[WHAT THE TASK ASKS]: Find the lines below that contain the string "sauce", count them, and give only the number.

[Saved data entries]:
--- START ---

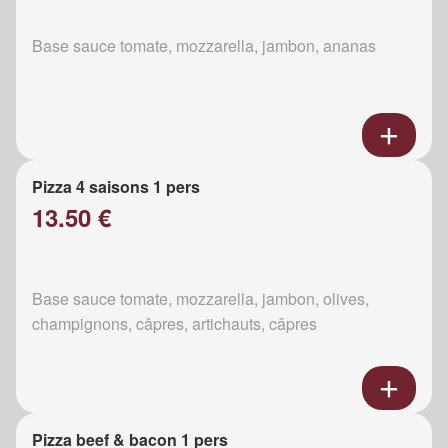
Base sauce tomate, mozzarella, jambon, ananas
Pizza 4 saisons 1 pers
13.50 €
Base sauce tomate, mozzarella, jambon, olives,
champignons, câpres, artichauts, câpres
Pizza beef & bacon 1 pers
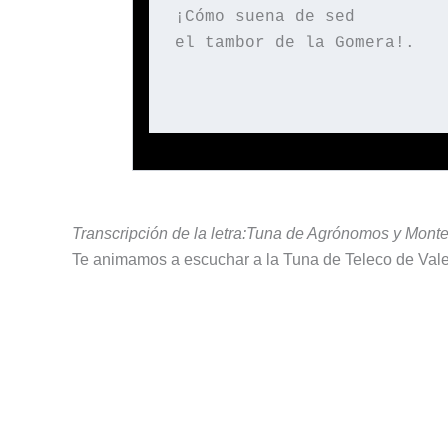
¡Cómo suena de sed
el tambor de la Gomera!.
Transcripción de la letra:Tuna de Agrónomos y Mont
Te animamos a escuchar a la Tuna de Teleco de Val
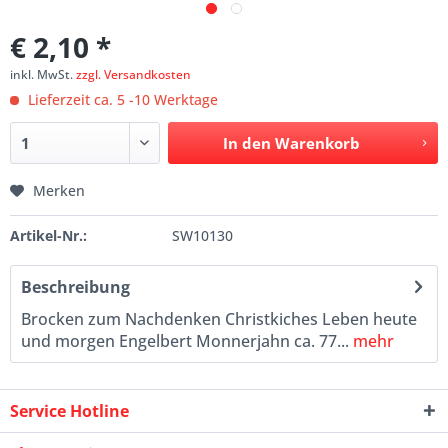
€ 2,10 *
inkl. MwSt.
zzgl. Versandkosten
Lieferzeit ca. 5 -10 Werktage
In den
Warenkorb
Merken
Artikel-Nr.:
SW10130
Beschreibung
Brocken zum Nachdenken Christkiches Leben heute
und morgen Engelbert Monnerjahn ca. 77...
mehr
Service Hotline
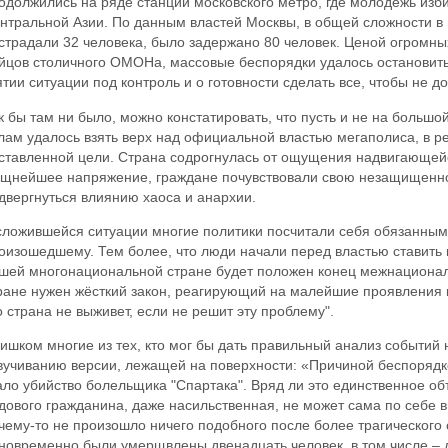
одолжились на ряде станций московского метро, где молодежь изби
нтральной Азии. По данным властей Москвы, в общей сложности в 
страдали 32 человека, было задержано 80 человек. Ценой огромных
йцов столичного ОМОНа, массовые беспорядки удалось остановить
ятии ситуации под контроль и о готовности сделать все, чтобы не д
к бы там ни было, можно констатировать, что пусть и не на больш
лам удалось взять верх над официальной властью мегаполиса, в ре
ставленной цели. Страна содрогнулась от ощущения надвигающейс
щнейшее напряжение, граждане почувствовали свою незащищенност
двергнуться влиянию хаоса и анархии.
сложившейся ситуации многие политики посчитали себя обязанным
оизошедшему. Тем более, что люди начали перед властью ставить 
шей многонациональной стране будет положен конец межнациональ
ране нужен жёсткий закон, реагирующий на малейшие проявления
о страна не выживет, если не решит эту проблему".
ишком многие из тех, кто мог бы дать правильный анализ событий 
вучиванию версии, лежащей на поверхности: «Причиной беспоряд
ало убийство болельщика "Спартака". Вряд ли это единственное 
дового гражданина, даже насильственная, не может сама по себе 
чему-то не произошло ничего подобного после более трагического 
новременно были умерщвлены двенадцать человек, в том числе – 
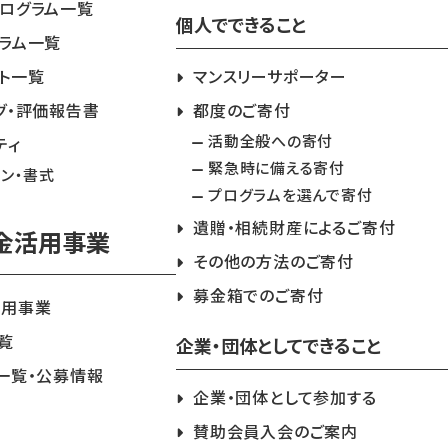
ログラム一覧
個人でできること
ラム一覧
ト一覧
マンスリーサポーター
グ・評価報告書
都度のご寄付
活動全般への寄付
ティ
緊急時に備える寄付
イン・書式
プログラムを選んで寄付
遺贈・相続財産によるご寄付
金活用事業
その他の方法のご寄付
募金箱でのご寄付
活用事業
覧
企業・団体としてできること
一覧・公募情報
企業・団体として参加する
賛助会員入会のご案内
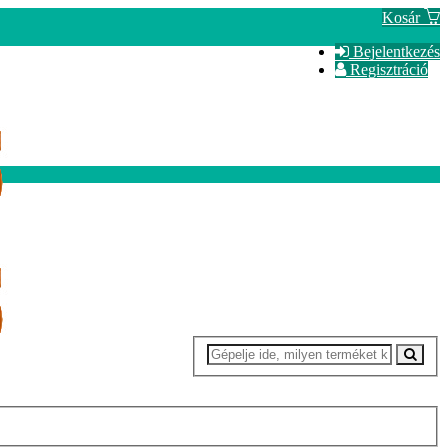
Kosár
Bejelentkezés
Regisztráció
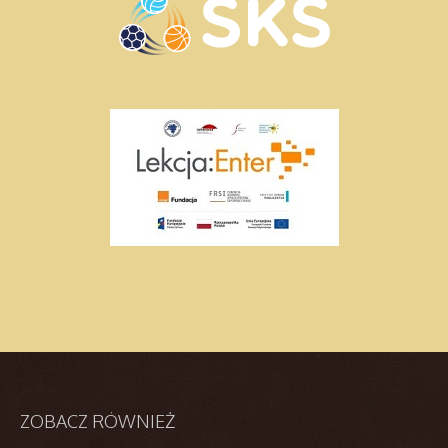
ZOBACZ
RÓWNIEŻ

--- END ---

[RESPONSE]: 2